- **WORK INSTRUCTION**: Please find every line of the listing below where "pixels" occurs and copy it.

[GIVEN RECORDS — start]

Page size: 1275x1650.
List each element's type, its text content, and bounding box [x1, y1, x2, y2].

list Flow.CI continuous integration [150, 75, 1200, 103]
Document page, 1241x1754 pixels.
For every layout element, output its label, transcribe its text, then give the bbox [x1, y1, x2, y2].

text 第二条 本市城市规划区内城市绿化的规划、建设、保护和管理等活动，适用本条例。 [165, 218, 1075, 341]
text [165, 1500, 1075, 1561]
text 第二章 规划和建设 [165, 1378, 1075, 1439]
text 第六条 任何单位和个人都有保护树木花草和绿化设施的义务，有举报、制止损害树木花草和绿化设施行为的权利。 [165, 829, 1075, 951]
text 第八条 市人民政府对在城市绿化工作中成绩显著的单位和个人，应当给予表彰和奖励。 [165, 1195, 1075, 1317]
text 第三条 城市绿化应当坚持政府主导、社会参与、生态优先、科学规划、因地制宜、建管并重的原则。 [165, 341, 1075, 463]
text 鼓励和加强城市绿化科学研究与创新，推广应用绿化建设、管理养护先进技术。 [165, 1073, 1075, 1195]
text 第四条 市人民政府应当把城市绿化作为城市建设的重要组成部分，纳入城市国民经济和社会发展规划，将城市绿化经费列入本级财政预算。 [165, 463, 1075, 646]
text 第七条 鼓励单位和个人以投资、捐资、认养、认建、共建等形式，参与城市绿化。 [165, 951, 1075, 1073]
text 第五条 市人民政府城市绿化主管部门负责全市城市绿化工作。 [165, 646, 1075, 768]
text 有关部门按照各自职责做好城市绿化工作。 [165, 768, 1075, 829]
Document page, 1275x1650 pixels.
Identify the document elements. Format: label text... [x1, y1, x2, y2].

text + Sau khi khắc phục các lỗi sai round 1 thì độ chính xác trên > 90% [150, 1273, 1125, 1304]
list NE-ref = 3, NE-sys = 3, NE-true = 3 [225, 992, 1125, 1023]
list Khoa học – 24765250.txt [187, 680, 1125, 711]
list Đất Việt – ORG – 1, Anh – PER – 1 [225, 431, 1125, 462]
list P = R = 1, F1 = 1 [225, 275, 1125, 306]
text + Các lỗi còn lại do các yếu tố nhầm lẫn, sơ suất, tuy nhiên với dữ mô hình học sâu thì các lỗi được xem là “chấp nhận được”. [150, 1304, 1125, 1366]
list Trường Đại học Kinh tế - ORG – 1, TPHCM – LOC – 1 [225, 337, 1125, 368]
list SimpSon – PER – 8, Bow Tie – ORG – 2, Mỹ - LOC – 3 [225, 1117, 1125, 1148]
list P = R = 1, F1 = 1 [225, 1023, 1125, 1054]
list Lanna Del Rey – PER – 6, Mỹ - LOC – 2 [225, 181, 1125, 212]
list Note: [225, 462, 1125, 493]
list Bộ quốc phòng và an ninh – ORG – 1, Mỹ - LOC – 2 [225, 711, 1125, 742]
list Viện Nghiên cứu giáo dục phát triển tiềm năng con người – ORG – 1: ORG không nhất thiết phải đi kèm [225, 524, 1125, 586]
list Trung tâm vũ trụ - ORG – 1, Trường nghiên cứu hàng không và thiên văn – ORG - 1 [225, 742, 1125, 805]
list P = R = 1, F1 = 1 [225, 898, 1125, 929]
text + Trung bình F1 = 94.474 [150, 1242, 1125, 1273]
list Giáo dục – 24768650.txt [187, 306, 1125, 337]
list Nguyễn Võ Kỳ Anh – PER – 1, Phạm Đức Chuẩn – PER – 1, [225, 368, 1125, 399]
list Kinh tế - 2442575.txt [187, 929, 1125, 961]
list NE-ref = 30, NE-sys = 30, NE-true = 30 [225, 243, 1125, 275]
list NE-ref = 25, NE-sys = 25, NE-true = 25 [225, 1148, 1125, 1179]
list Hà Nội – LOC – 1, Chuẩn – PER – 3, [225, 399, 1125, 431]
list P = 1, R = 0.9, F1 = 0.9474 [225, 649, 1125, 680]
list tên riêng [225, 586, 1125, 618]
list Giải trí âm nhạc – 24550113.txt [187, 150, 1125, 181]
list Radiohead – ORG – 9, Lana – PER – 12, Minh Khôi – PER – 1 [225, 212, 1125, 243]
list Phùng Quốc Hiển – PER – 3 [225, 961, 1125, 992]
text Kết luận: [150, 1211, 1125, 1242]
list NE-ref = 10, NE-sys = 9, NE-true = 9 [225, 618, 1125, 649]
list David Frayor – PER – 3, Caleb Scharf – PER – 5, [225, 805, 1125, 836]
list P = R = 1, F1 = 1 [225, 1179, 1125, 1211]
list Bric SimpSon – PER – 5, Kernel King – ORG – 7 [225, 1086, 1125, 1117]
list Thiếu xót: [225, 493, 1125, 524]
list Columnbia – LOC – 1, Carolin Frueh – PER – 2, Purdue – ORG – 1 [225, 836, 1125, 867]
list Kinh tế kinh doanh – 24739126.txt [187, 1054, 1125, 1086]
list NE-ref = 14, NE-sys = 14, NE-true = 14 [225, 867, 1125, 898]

[GIVEN RECORDS — finish]

- **RESULT OF THIS TASK**:
Document page, 1241x1754 pixels.
Document page, 1275x1650 pixels.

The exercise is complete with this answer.